**EXCERPTED TEXT**
· · ·

THE
COURT OF APPEAL OF TANZANIA
AT DAR ES SALAAM
CIVIL APPLICATION NO. 153 OF 2006
In
the Matter of Intended Appeal
MOHAMEDI GEREGEZA
… APPLICANT
VERSUS
HAMADI
JUMA … RESPONDENT
(Application
for extension of time to apply for a Reference from the ruling of a Single
Judge of the Court of Appeal of Tanzania at Dar es Salaam)
(Kileo,
J. A.)
dated
the 28th day of September , 2006
in
Civil
Application No. 86 of 2005
.......
RULING
RAMADHANI,
J.A.:
Mohamedi
successfully sued Hamadi before the Primary Court Magistrate of Manzese in
Civil Case No. 36 of 2000, complaining of trespass committed to his unfinished
house. Hamadi’s defence was that the plot on which the house in dispute is
built was a subject matter of a suit between him (Hamadi) and one Juma Mfaume
before the Primary Court at Magomeni in Civil Case No. 51 of 1997 which went on
appeal to the District Court at Kinondoni (Civil Appeal No. 60 of 1997) and
finally in the High Court as Civil Appeal No. 33 of 1999 (MACKANJA, J.). Hamadi
was successful in all three forums.
However,
that defence was rejected by the Primary Court Magistrate in that Civil Case
No. 36 of 2000 because he was satisfied that Mohamedi bought the plot from the
said Juma Mfaume on 19 April, 1997. Hamadi appealed to the District Court at
Kinondoni in Civil Appeal No. 69 of 2000 and won. The District Magistrate
reversed the Primary Court
judgment and said that the PCM was wrong to hold that Mohamedi was not involved
in the previous suit and subsequent appeals. The plot was held to belong to
Hamadi, and NOT Juma, as the Primary
Court had decided.

· · ·

**SUPPLIED DATA**
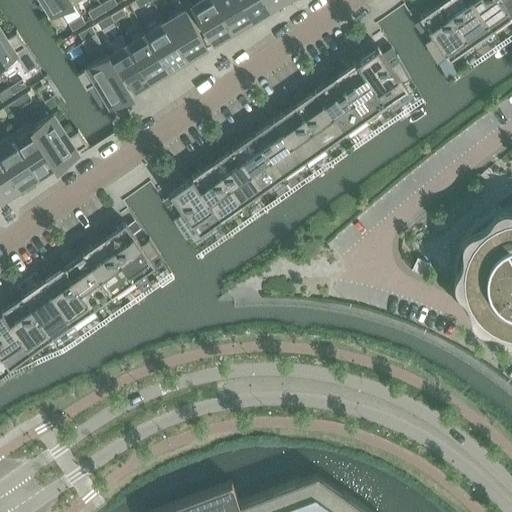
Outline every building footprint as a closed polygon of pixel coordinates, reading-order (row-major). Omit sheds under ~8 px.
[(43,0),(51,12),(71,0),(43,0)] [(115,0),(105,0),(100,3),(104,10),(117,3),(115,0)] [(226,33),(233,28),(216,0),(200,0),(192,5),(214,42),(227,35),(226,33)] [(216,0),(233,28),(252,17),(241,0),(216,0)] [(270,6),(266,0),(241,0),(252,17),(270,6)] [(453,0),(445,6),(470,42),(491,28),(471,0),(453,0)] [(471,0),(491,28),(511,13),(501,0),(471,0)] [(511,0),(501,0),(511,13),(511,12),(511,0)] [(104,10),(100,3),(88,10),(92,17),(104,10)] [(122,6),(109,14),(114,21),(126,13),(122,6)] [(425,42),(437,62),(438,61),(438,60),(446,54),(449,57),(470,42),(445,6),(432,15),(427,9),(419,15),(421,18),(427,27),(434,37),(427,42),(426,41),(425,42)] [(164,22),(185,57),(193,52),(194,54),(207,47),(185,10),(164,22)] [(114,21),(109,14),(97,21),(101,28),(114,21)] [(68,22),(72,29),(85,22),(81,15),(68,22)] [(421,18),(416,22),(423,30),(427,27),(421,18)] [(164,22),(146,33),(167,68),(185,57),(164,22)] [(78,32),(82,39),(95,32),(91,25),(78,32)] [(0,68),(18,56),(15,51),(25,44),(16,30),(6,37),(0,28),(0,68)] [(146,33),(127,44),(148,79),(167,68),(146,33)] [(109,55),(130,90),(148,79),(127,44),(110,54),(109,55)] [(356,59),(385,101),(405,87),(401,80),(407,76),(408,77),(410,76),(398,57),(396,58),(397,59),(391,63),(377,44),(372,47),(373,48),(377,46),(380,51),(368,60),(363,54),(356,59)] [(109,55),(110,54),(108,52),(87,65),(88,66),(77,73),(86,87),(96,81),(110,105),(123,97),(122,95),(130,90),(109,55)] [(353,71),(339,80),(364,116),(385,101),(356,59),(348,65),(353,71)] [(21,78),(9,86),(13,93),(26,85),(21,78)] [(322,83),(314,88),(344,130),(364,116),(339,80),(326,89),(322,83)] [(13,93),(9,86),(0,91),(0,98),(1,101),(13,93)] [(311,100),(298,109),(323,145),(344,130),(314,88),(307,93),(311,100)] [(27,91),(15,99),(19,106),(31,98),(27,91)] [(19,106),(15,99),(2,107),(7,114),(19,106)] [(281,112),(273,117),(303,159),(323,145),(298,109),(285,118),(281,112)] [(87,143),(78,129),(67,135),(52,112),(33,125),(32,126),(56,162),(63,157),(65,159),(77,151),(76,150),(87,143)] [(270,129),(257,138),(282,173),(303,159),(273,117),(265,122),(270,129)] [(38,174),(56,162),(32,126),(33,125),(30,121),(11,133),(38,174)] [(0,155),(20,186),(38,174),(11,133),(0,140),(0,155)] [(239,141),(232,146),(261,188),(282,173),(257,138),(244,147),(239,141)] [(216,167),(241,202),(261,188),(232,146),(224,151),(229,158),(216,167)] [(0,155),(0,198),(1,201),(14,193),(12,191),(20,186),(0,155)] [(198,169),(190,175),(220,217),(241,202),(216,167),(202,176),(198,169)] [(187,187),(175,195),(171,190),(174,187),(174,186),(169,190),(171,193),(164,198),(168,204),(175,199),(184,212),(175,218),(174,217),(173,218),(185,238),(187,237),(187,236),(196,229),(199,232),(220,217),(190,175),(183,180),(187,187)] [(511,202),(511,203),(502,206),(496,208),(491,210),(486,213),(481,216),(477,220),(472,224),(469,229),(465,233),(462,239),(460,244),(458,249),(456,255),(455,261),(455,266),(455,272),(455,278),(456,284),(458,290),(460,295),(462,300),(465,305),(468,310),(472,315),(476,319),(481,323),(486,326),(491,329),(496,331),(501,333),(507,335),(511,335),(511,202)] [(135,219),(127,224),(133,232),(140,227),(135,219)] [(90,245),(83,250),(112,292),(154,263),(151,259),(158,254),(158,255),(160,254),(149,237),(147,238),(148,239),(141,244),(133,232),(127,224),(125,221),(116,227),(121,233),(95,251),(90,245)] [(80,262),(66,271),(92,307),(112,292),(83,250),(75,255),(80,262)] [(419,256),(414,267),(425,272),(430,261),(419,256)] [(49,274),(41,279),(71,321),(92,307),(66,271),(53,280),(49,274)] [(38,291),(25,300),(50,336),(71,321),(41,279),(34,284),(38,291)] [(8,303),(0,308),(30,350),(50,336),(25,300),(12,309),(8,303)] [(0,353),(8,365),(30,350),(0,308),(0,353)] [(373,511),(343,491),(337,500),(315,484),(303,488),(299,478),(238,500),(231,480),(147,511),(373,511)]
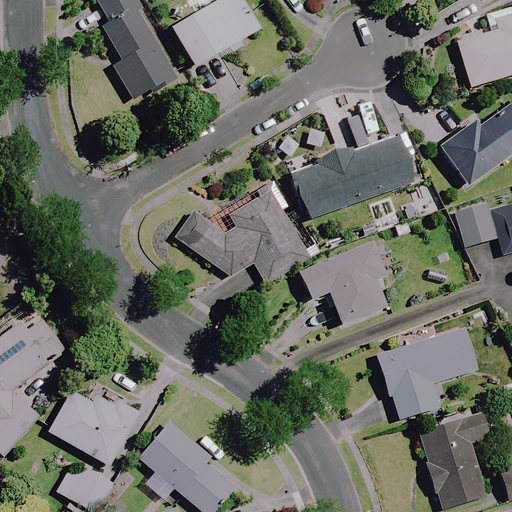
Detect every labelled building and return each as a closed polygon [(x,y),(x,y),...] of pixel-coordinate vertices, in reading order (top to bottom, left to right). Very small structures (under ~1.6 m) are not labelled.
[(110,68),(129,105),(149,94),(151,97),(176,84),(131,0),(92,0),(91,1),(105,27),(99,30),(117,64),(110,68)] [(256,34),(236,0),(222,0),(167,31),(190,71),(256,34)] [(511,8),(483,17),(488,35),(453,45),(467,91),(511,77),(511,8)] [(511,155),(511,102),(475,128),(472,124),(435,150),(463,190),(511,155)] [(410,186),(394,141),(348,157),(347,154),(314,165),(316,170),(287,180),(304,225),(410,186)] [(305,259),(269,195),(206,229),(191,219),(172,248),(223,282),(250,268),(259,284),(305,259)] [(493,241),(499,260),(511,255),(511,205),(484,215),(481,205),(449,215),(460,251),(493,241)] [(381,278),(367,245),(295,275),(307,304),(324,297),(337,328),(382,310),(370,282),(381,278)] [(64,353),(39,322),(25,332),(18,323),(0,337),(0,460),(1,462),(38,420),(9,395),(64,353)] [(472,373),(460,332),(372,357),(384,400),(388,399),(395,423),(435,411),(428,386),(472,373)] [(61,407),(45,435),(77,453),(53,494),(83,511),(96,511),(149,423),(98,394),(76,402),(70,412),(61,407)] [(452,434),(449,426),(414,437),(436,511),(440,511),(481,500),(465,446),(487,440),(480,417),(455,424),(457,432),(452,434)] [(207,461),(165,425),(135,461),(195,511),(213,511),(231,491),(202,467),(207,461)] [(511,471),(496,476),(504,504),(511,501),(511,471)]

· · ·

**REQUIRED WORK**
Carry on the Tanzanian court ruling from the point where it stops. The data is separate material that has nothing to do with the Tanzanian court ruling.

**RESULT OF THE EXERCISE**
However,
the District Court went further that Hamadi did not seek a court order to
restrain Mohamedi from developing the plot. Instead Hamadi went into the plot
and finished the structure that was built by Mohamadi by putting on a roof on the
said building. So, the court held that Mohamedi was the owner of the unfinished
house and ordered Hamadi to compensate him an amount that would be determined
by the Government Valuer.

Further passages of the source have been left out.